Conspicuous consumption
Super Size Me doesn’t give viewers much in the way of revolutionary messages. We know, at least subconsciously, that fast food dissolves our insides into pudding. The film’s value, like that of Fahrenheit 9/11, lies in the aggregate of images and its style of delivery.
Director Morgan Spurlock uses a personal experiment - a month of McDonald’s for every meal - to show the dangerous and ridiculous effects of fast food on an average American.
His cavalier honesty gives the film a kind of empathy: Most of us have ridden the fat and sugar highs he talks at length about. I’d bet that many of us have also experienced the sickness, nausea, weight gain and worrisome blood work that he did.
Few of us do anything about it. The CDC says that two-thirds of Americans fit snugly in the overweight or obese categories.

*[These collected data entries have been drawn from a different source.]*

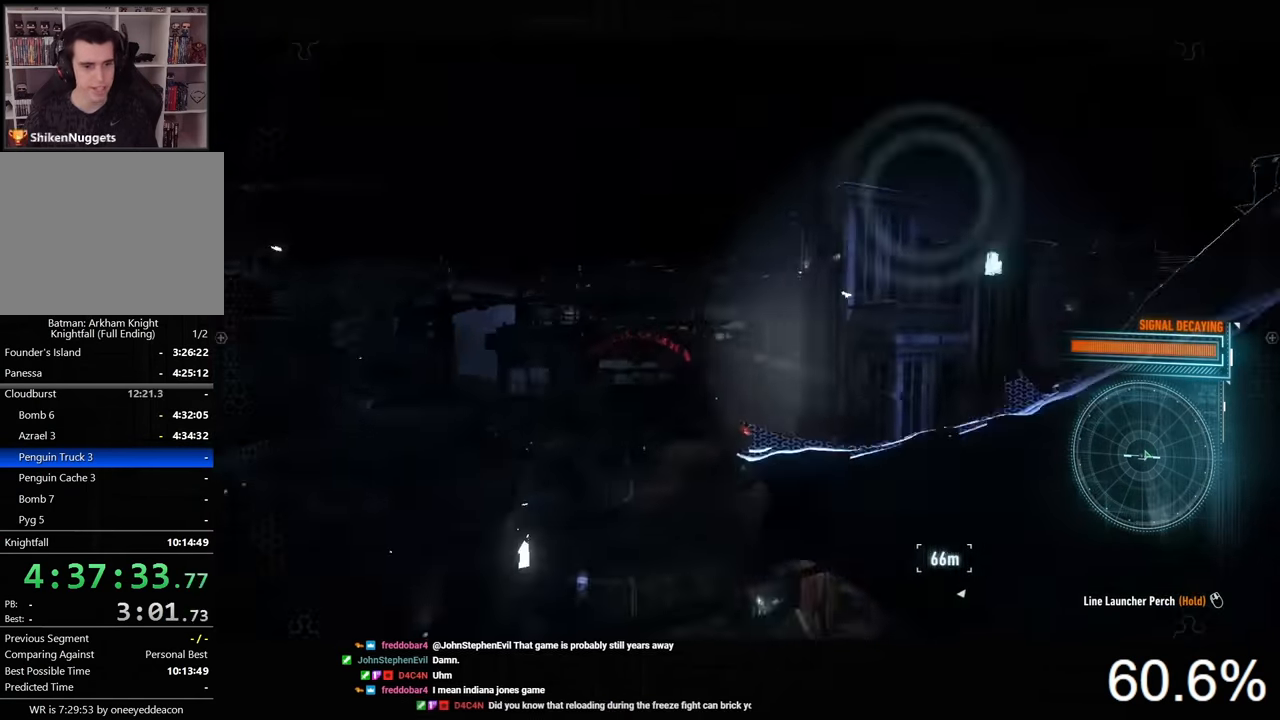
{"keys": ["space"], "mouse": [], "mouse_move": "still", "events": []}
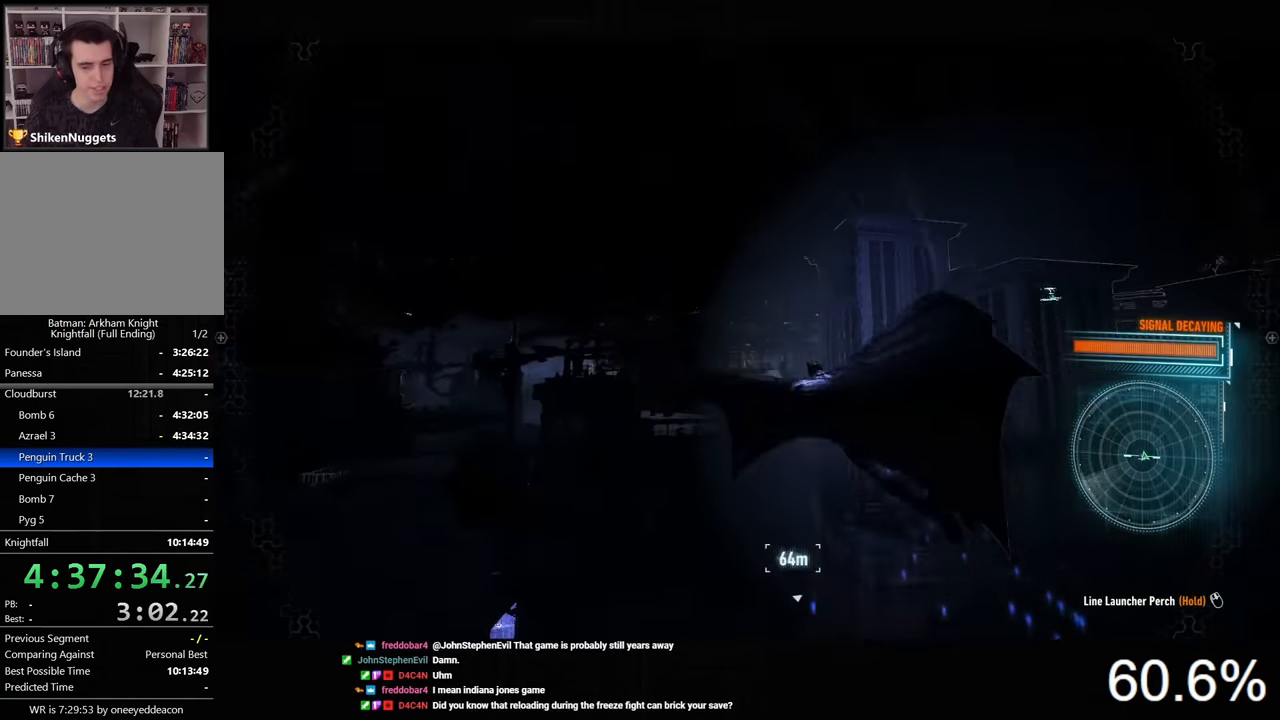
{"keys": ["space"], "mouse": [], "mouse_move": "still", "events": []}
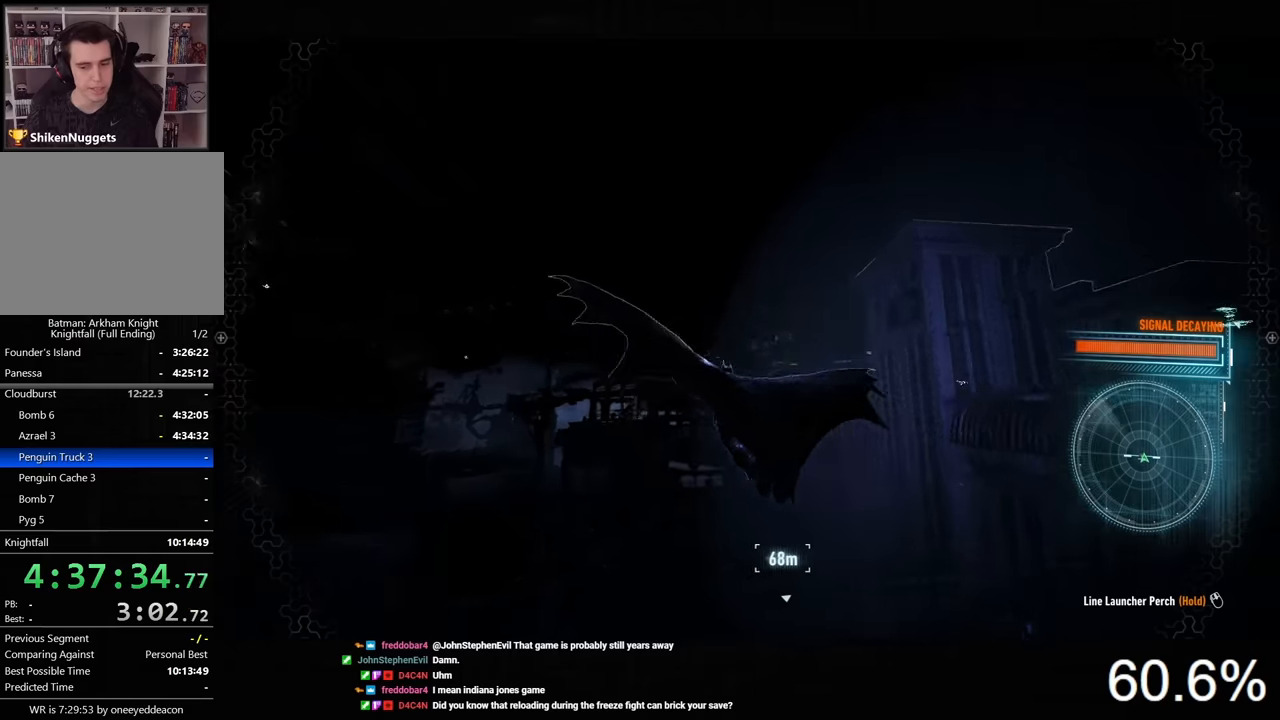
{"keys": ["space"], "mouse": [], "mouse_move": "still", "events": []}
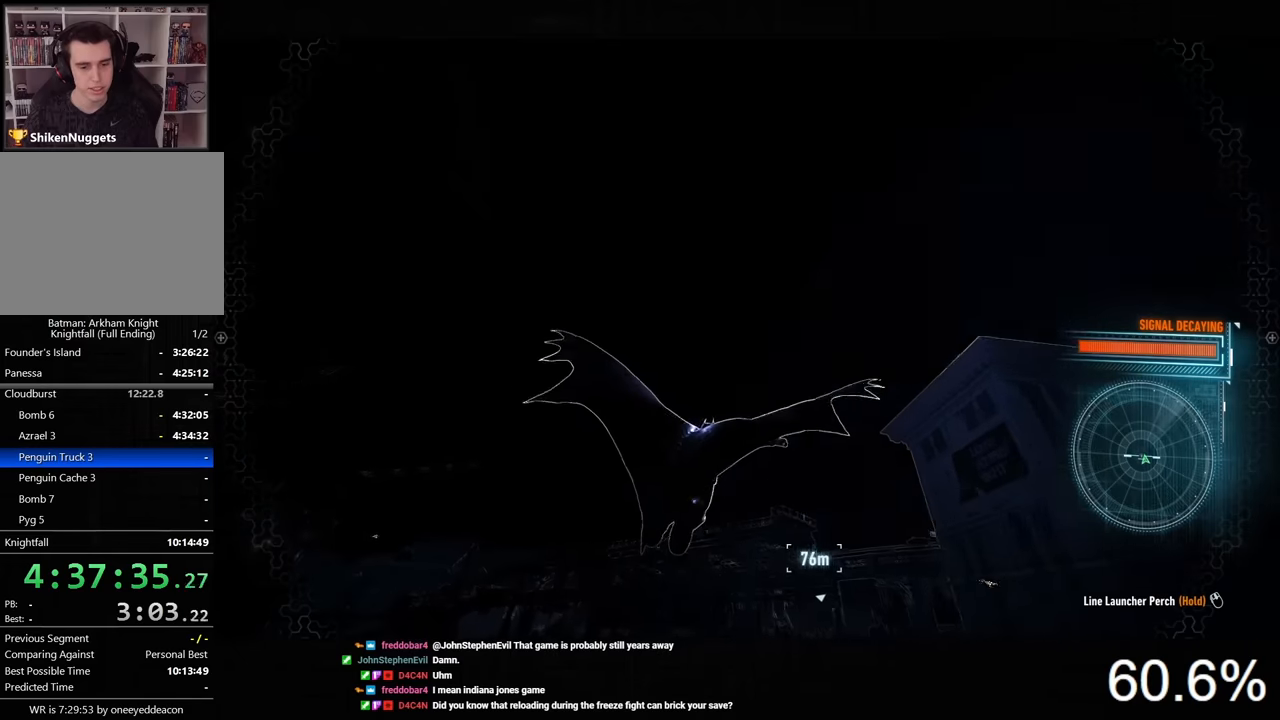
{"keys": ["space"], "mouse": ["right"], "mouse_move": "still", "events": [[67, "mouse_right", "down"]]}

The measure they use is weight in kilograms divided by height in meters squared - the body mass index. My BMI, for example, is just over 20, or on the low end of the average range. A BMI of 25 to 29 qualifies for overweight, and one of 30 or more qualifies for obese.
Fast food isn’t the only culprit. Many of the best-selling supermarket items are packaged foods with high sugar, high sodium, high fat or all three. Foods that taste good but lack the best nutrition make up the majority of choices available to us.
The choice of foods, as an issue, outstrips class and economy in America. I volunteered for more than two years (2000-2003) at a food pantry, and a number of the “consumers” were overweight or obese. (They insisted we use the empowering term “consumer” for our patrons, a policy I never felt comfortable with.) Much of the food we had to give away came from the USDA, which Spurlock highlights in a school cafeteria scene. We filled out the grocery bags with high-sodium packaged foods, sugared cereals and desserts, and sent them on their caloried way.
Our attention seems directed away from health to focus on issues like who’s marrying whom, and who’s last on the island with the barrel of cash. Neither of those issues will kill us if we ignore it.
We have a nation of abundance. Changes to that basic fact of nature, with luck, lay far in the future. With that in mind, as a nation we need to focus on nurturing a little discipline when it comes to food.